Je a tout bien fait comme on lui avait dit pour être une adulte accomplie selon les critères de l'humanité. Je a Iphigénéia, un vrai travail, un RIB, de merveilleux paladins, un système cognitif à peu près opérant, un lit, la santé surtout.
Peut-on affirmer que Je est heureuse ?
On sait que les critères théoriques de bonheur dans l'ensemble Humanité sont les suivants : confort matériel, travail, famille, santé, amour, amitié.
Nommons respectivement C, T, E, S, R, A ces six critères… -Soit B(X) = C + T + F + S + R + A, la fonction de bonheur théorique d'un individu X, définie sur Humanité, à valeur dans JO; +∞ [, 0 équivalant au désespoir absolu, +∞ à l'enchantement permanent. […] »
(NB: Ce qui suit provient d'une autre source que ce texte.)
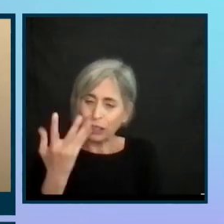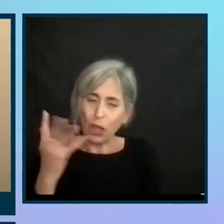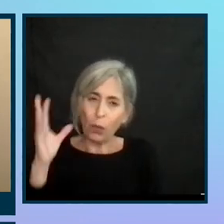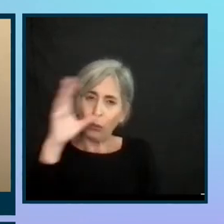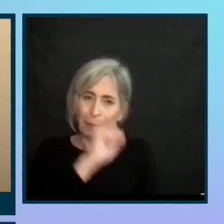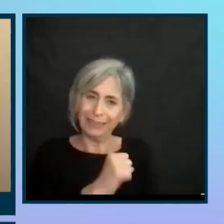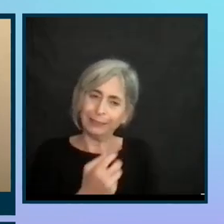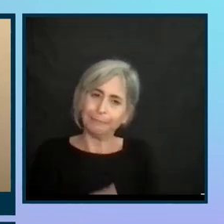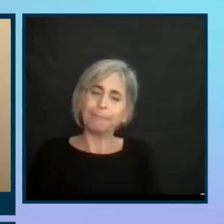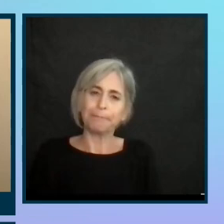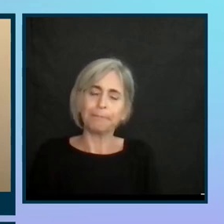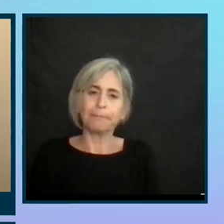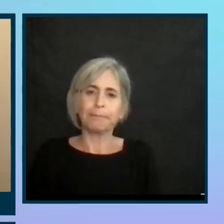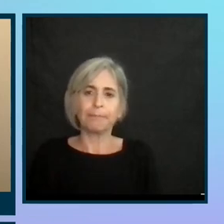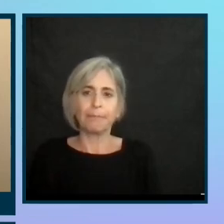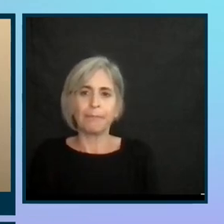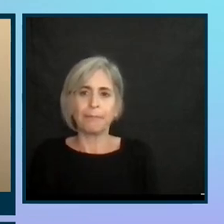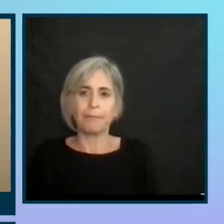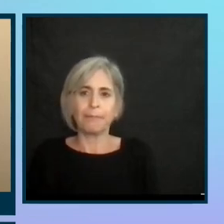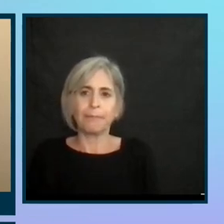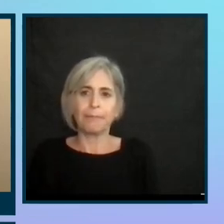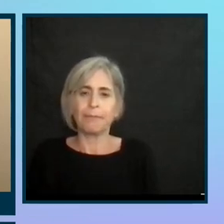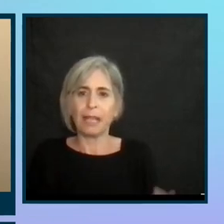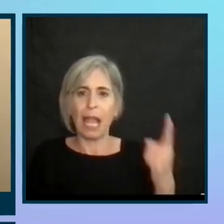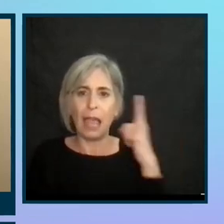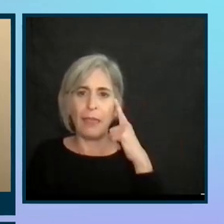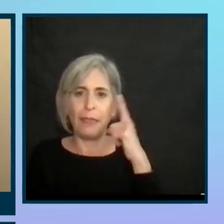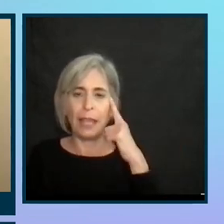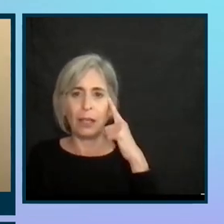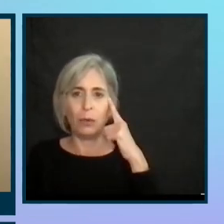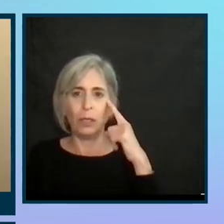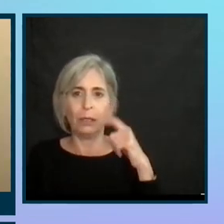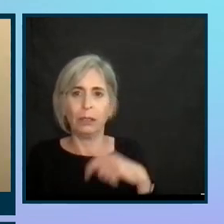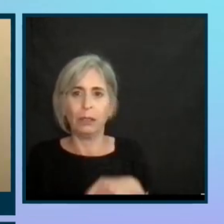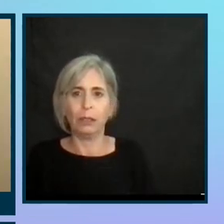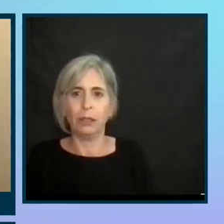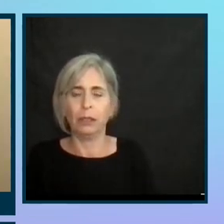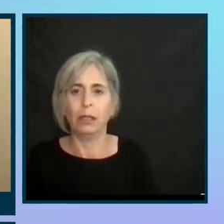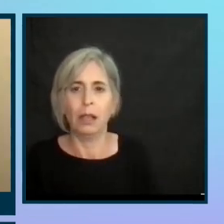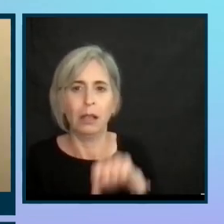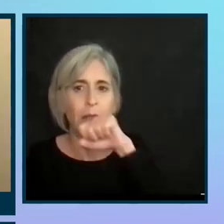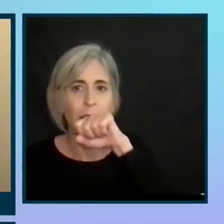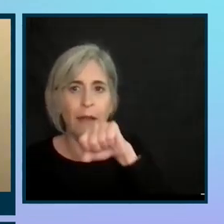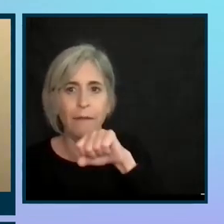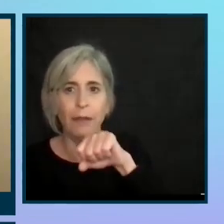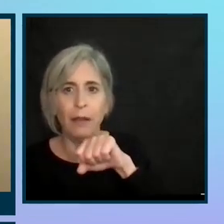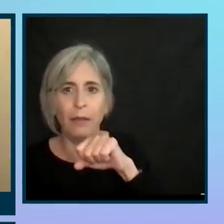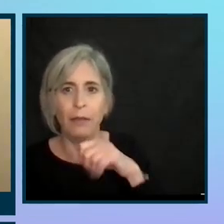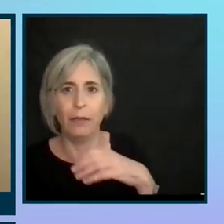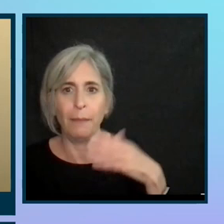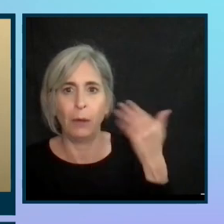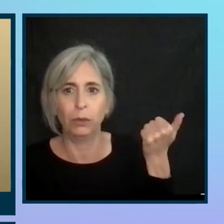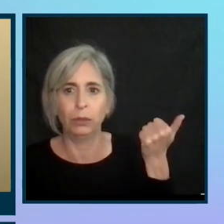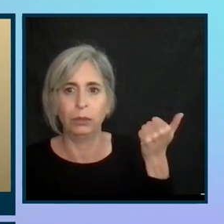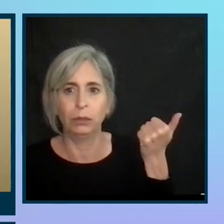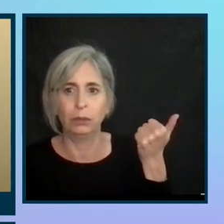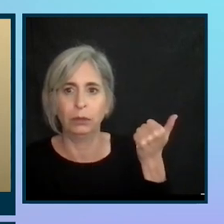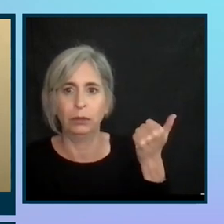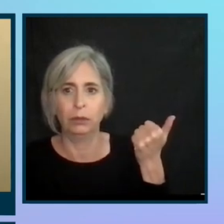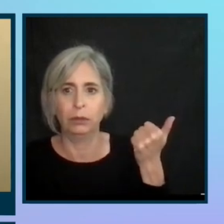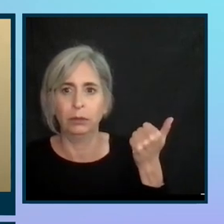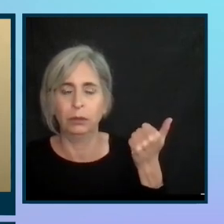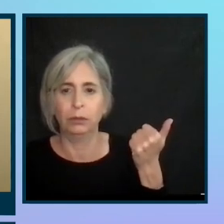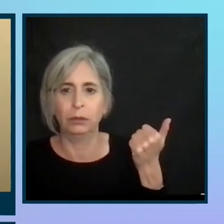fix. Yeah, I think that's one of the things I love most about this story and this whole presentation is, you know, it's not just about making it,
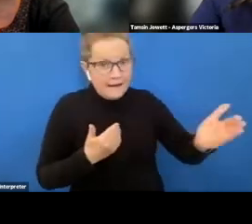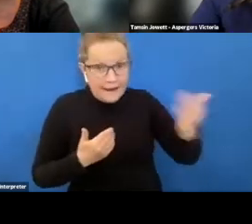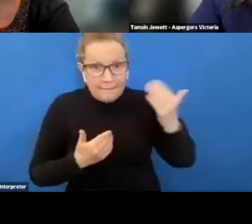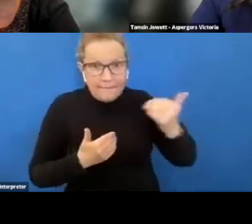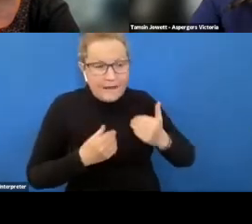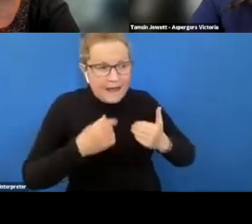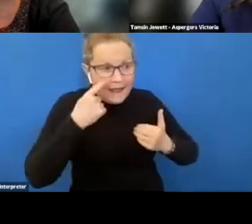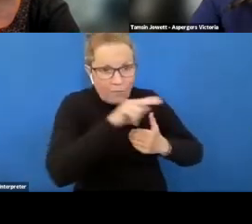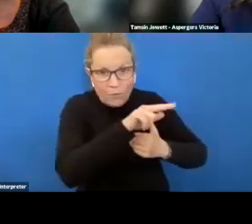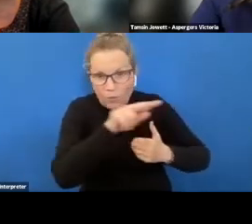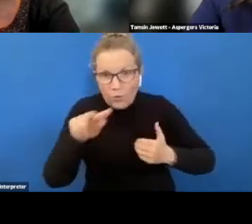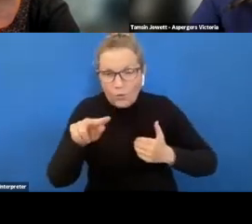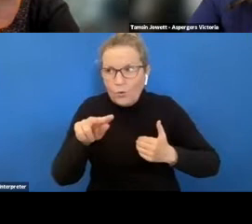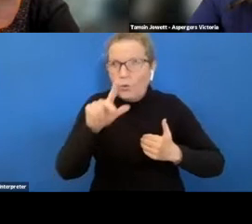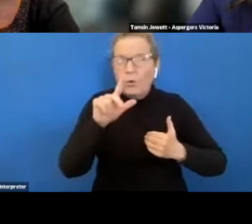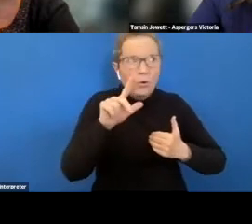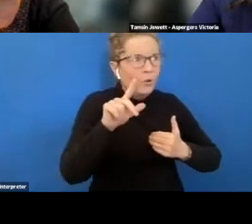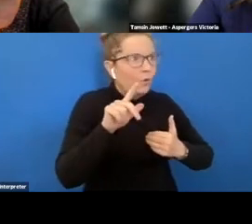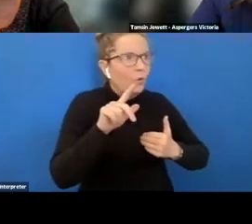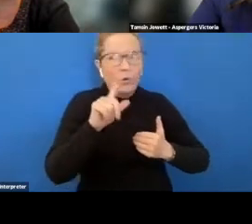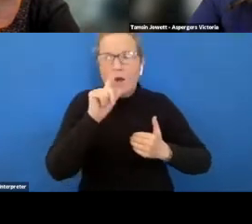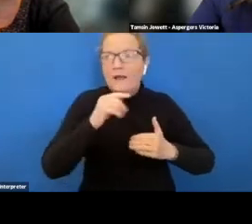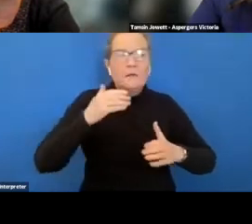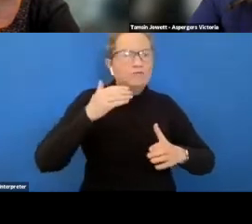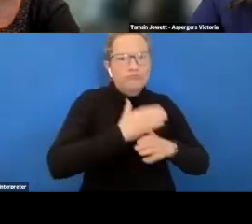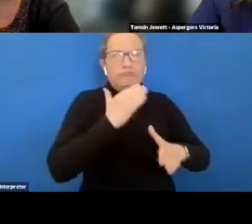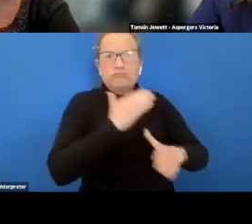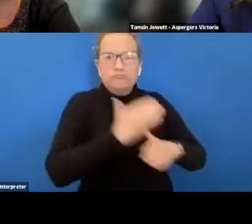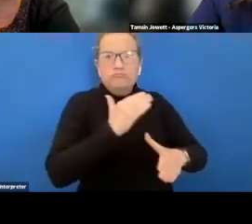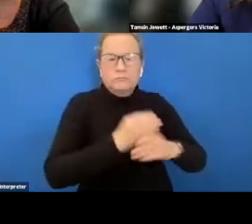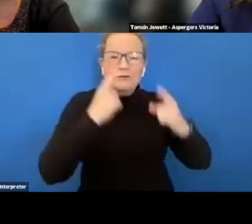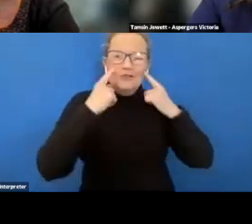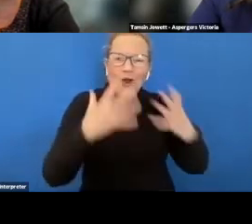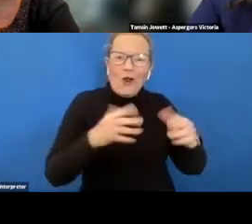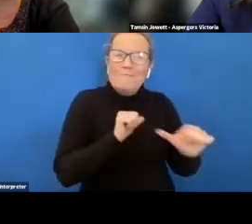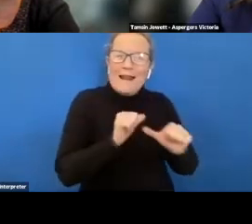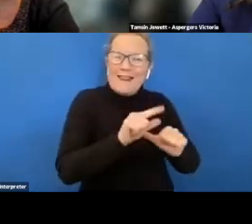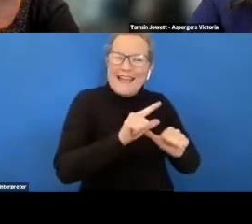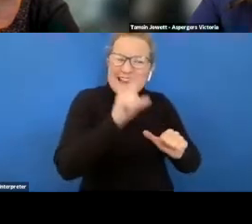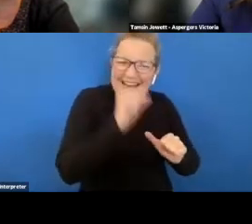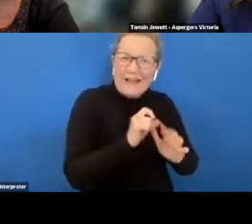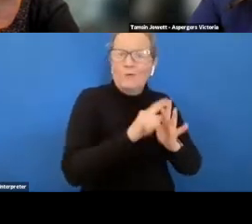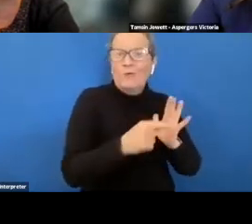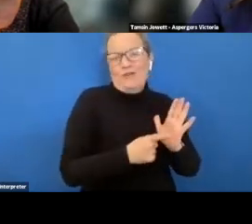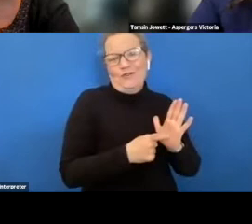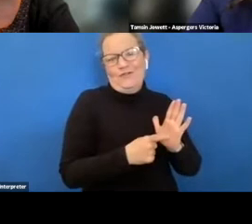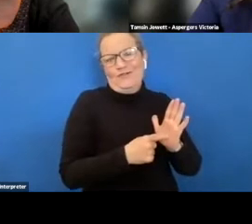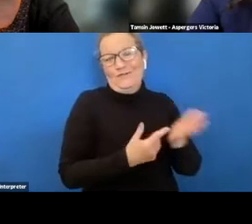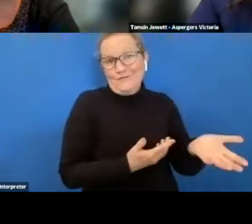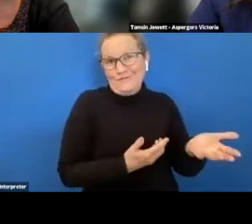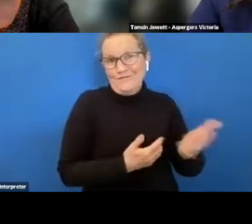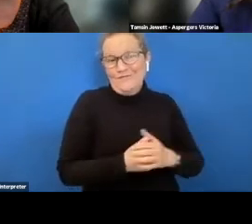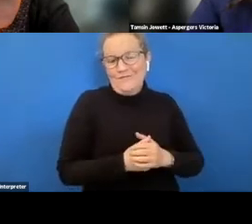the workplace um gives a much better indication um than um at how good they are at the job um rather than just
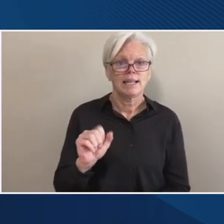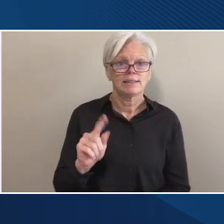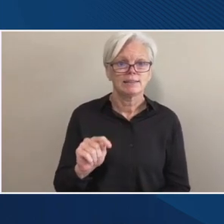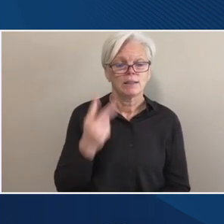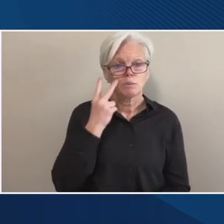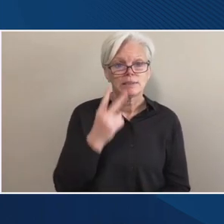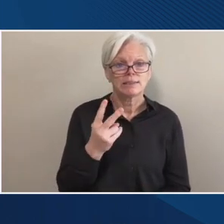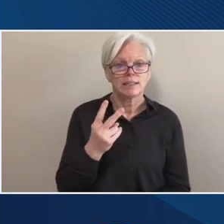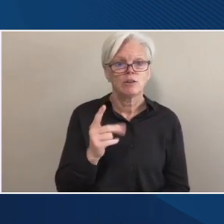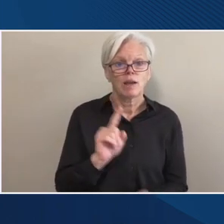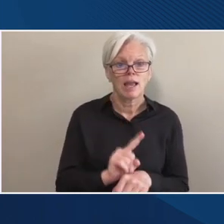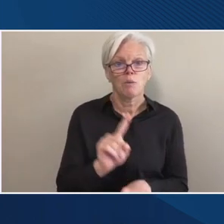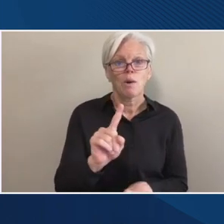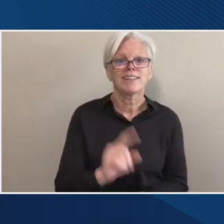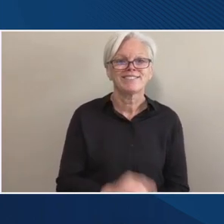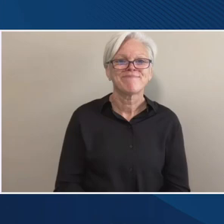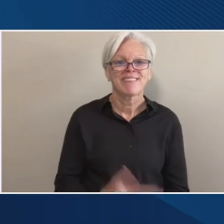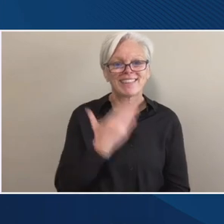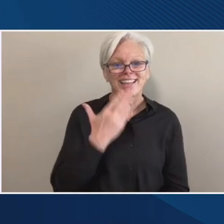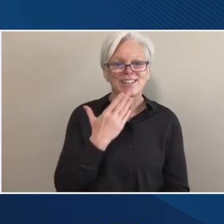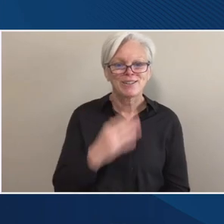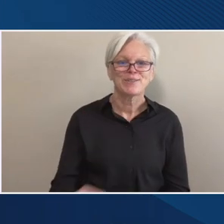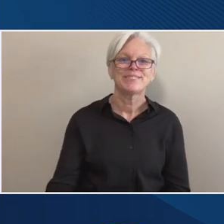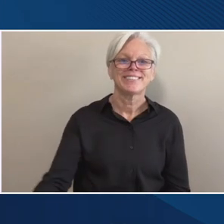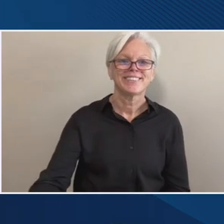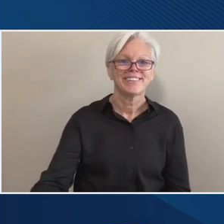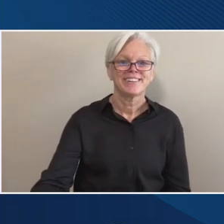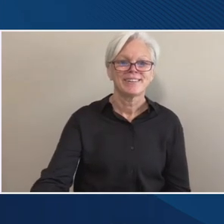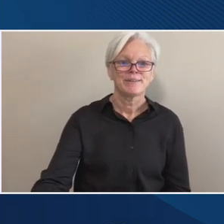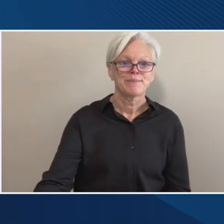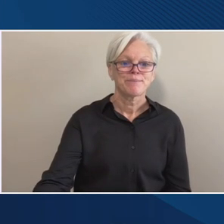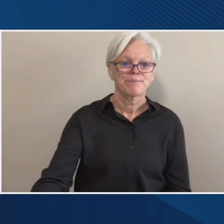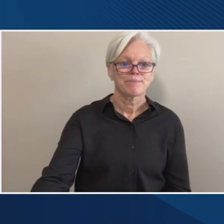back promptly at 1 Eastern. Thank you. Thanks, everyone.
L’ « inconnue muette » qui constitue l’intrigue du roman serait donc la solution à sa souffrance. Mais comme les choses de la vie sont moins tangibles que les mathématiques, la narratrice s’attèle à restituer leur subtile ambivalence. Puisque ce « mot muet », comme beaucoup d’autres, lui manque: elle invente. Des néologismes, des concepts, une oralité neuve, le tout formant cette langue singulière dans laquelle on décode l’organisation de son système intime. Renommer pour classer, redéfinir pour s’approprier un ordre du monde, telle est la manière dont se dessine l’imaginaire expressif du personnage. La polentase est une langue de bois parlée par une grande partie de l’humanité, elle-même séparée en deux catégories: les spartiates et les paladins. Ces derniers, une espèce minoritaire à laquelle la narratrice appartient, désigne tous ceux qui apparaissent comme ses amis, admis comme tels moins par les liens qu’ils entretiennent que par l’interrogation commune d’un hégémonique système de valeurs. Système qui fait de ces alliés les blessés, les conscients, les incompris… Simultanément point de fuite et lieu à fuir, la narratrice érige en « praison » (prairie + maison) la maison familiale, une architecture symbole de la complexité des affects qu’elle abrite. Infiltrée dans son propre monde, dépassée par les paroles vides et fallacieuses des spartiates dont la psyché opaque n’est, non pas lamentable ni même absurde, mais insupportable, elle oppose à sa quête viscérale le « vrai travail », le RIB, et toute une ribambelle de présupposés à une vie équilibrée. Elle dresse ici dans son anti-polentase une critique acerbe et tendre de nos sociétés, dévoilant avec l’acuité d’une moraliste les diktats d’une époque sans
sève.
Dans cette écriture du vif, les émotions passent par des sensations directement injectées dans la chair des lecteur.ice.s. Il/elle devient alors ce Je ici universel parce que singulier, précis, vécu. Ce Je qui pose à la fois l’équation de l’existence et l’enjeu littéraire de ce roman.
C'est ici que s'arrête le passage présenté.